Je m’assis dans un coin et je me mis à colliger mes impressions récentes. Notez que je ne priais pas ni n’avais envie de me confesser. Je venais prendre une consultation, et rien de plus.
Or, à peine commençais-je à réfléchir, qu’une véritable tempête s’éleva en moi. Je me sentis une aversion violente pour ce prêtre, que je n’avais jamais vu et à qui, une minute plus tôt, je désirais pourtant exposer ce qu’il y avait de plus secret et de plus douloureux dans mon âme. Puis des ricanements saccadés, des blasphèmes dont je n’avais aucunement l’habitude me labourèrent l’entendement ; et je devais me contraindre pour ne pas les articuler à voix haute. Puis il me sembla que quelqu’un d’invisible avait surgi près de moi et me tirait vers la porte. En même temps, une voix sarcastique paraissait me chuchoter ceci : — Pauvre niais, tu ne vois pas que tu es la dupe de ton imagination surchauffée ? Ne compte pas sur ce rêveur fanatique pour te fournir une explication plausible de ton état. Il ne pourrait que t’encombrer l’esprit de ses propres chimères. Ce soi-disant retour à un Dieu plus qu’hypothétique, c’est encore une illusion, la plus nuisible de toutes ; elle aurait pour conséquence un surcroît d’inquiétude. Ne t’y livre pas ; déguerpis au plus vite et tu redeviendras ton maître sans avoir subi l’humiliation de te confier à un radoteur d’oremus qui serait trop fier de t’asservir !…
A ce coup, je crus avoir retrouvé mon équilibre. Cette voix, qui formulait, avec netteté, des directions d’idées dont, hier encore, quoique d’une façon moins virulente, je goûtais la vraisemblance, me parut celle même du bon sens. Sans balancer, je gagnai la sortie.

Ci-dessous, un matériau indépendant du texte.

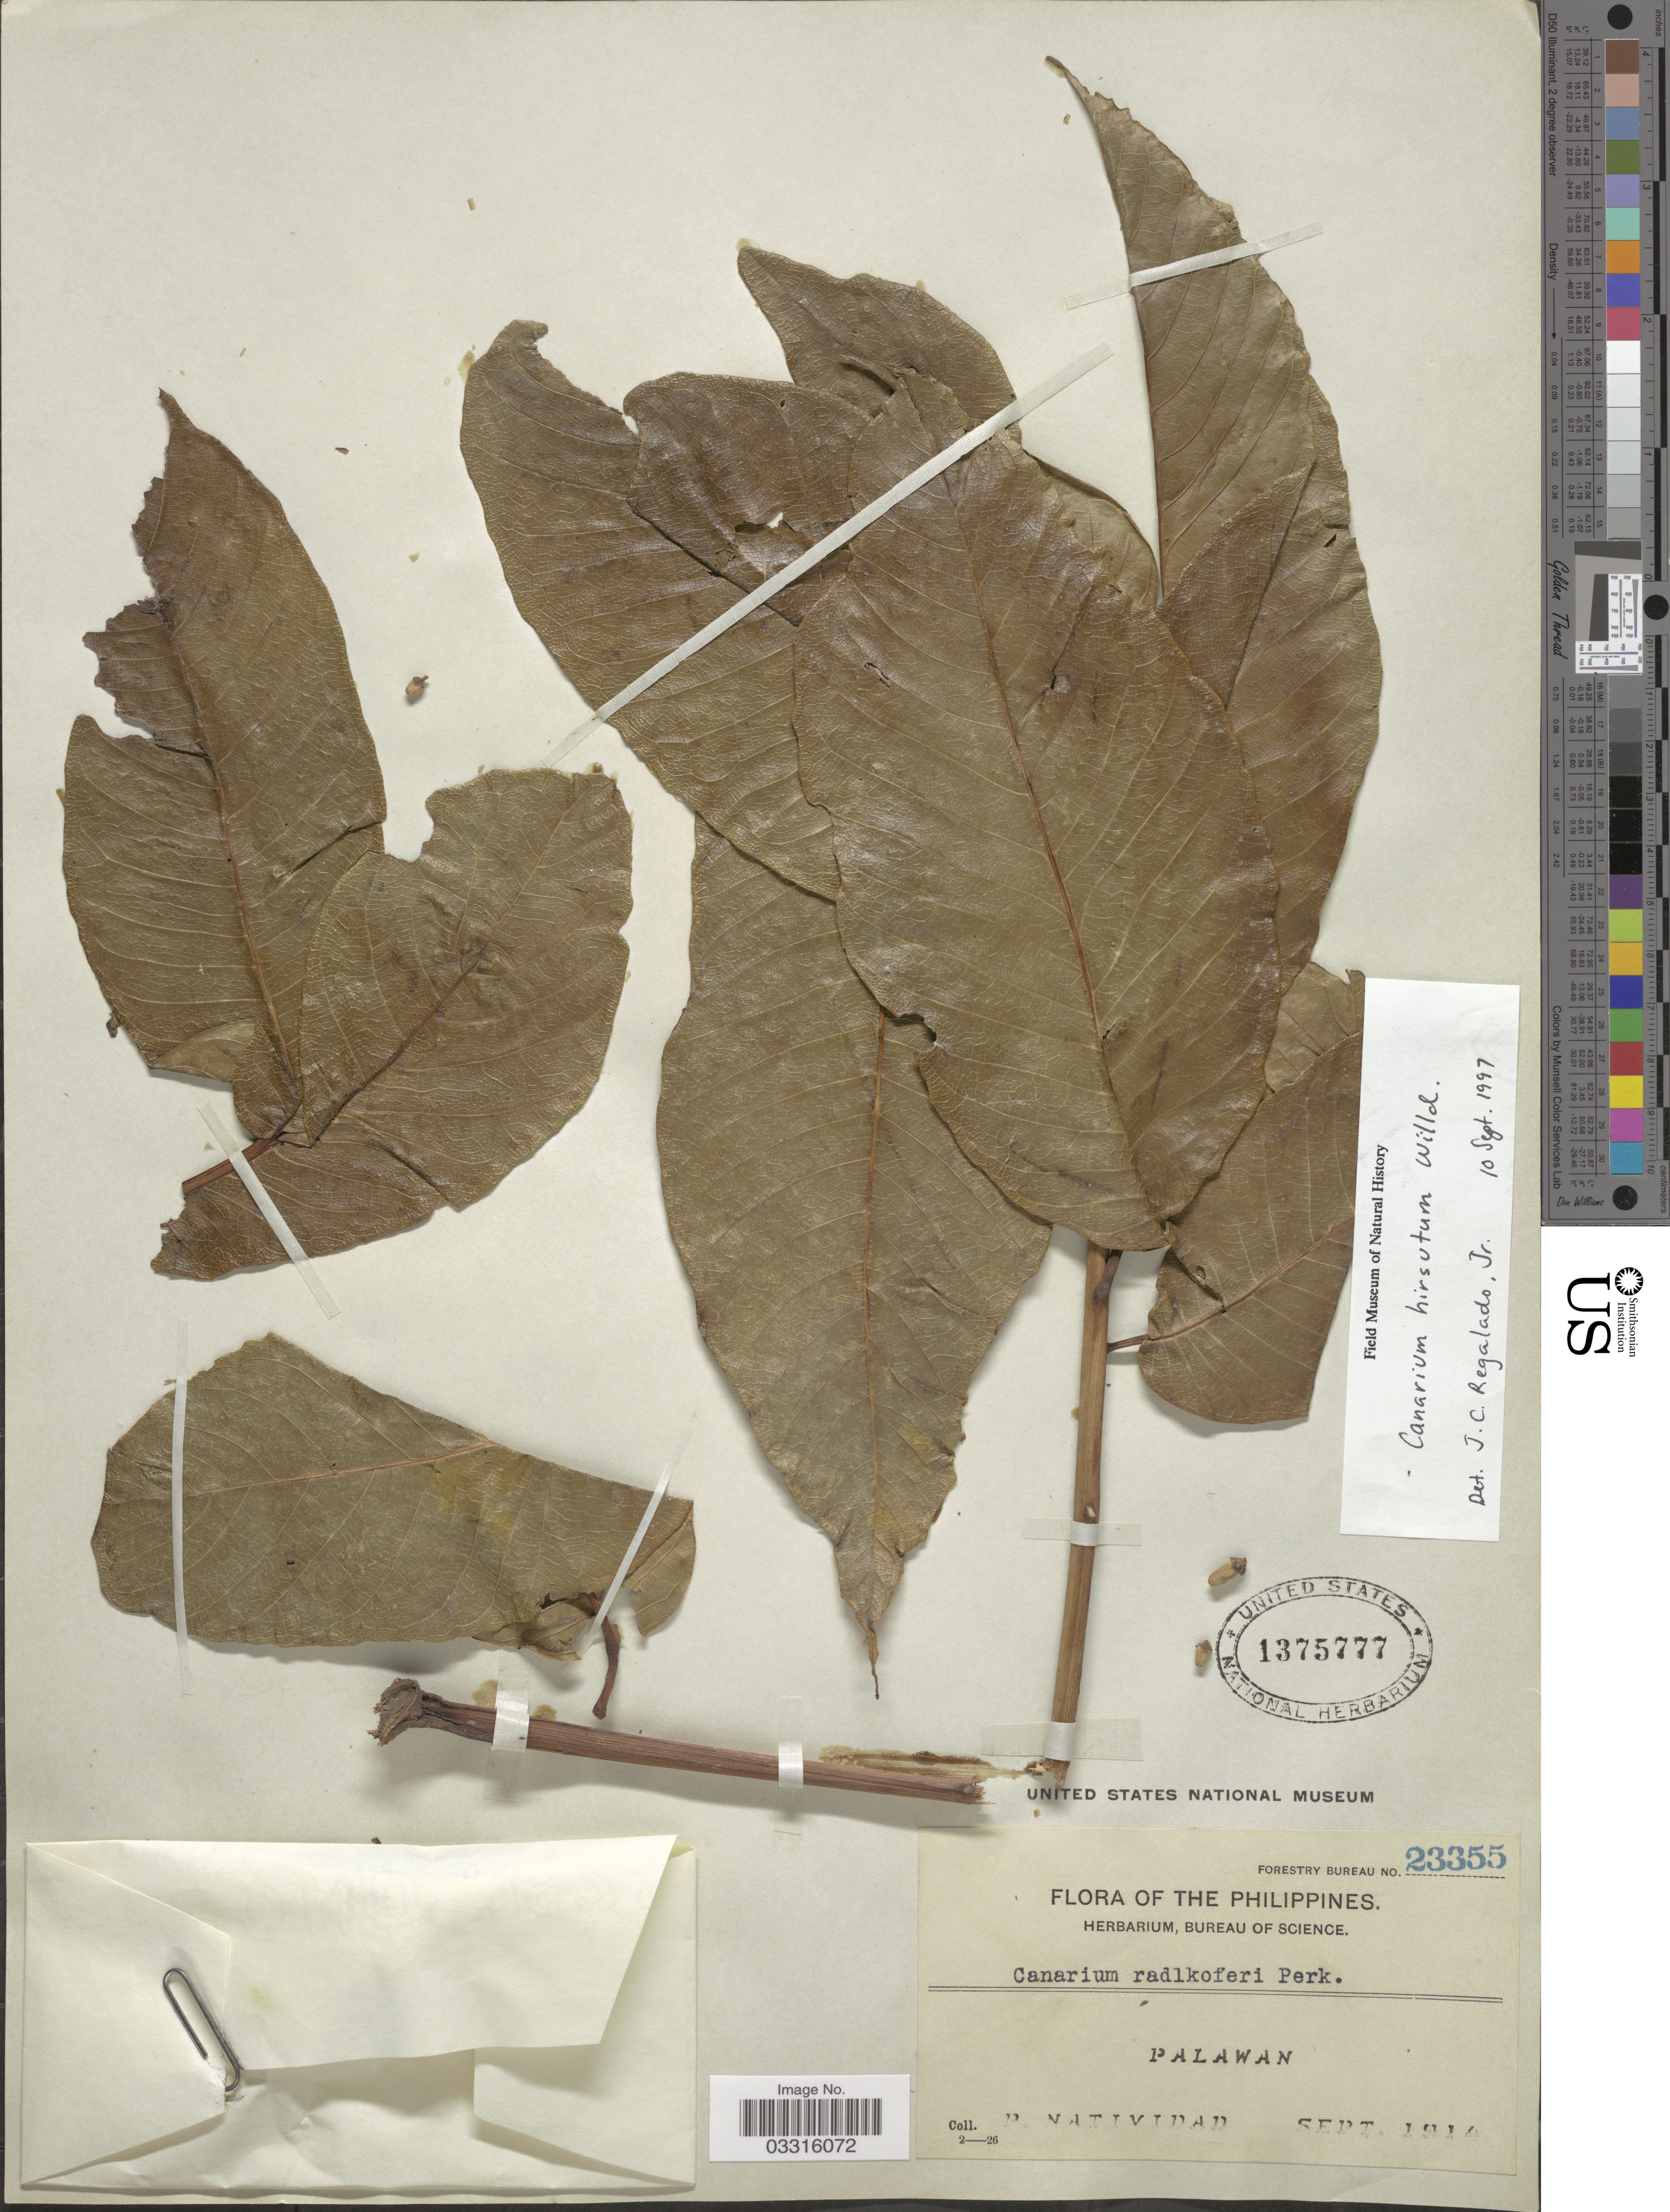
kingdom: Plantae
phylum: Tracheophyta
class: Magnoliopsida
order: Sapindales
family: Burseraceae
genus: Canarium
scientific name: Canarium hirsutum var. hirsutum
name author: Willd.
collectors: P. Natividad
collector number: Forestry Bureau 23355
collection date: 1914-09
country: Philippines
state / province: Mimaropa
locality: Palawan.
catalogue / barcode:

Une fois dehors, il me sembla que je respirais plus à l’aise. Mais cela ne dura pas. Loin d’avoir reconquis l’indifférence et surtout la paix, dès le lendemain, je fus en proie à une forme nouvelle d’incertitude angoissée qui m’écartela. D’une part, cette sorte d’avertissement, ce… rayon d’amour reçu chez les Trappistes reparaissait, dissipait les nuées sombres qui pesaient sur mon âme. Mon cœur se pénétrait d’une tendresse mystérieuse. J’avais envie de m’agenouiller, d’adorer, de prier. D’autre part, l’être de persiflage et d’amertume, qui semblait s’être installé en moi, bafouait mes velléités de croire et de me soumettre à l’Église.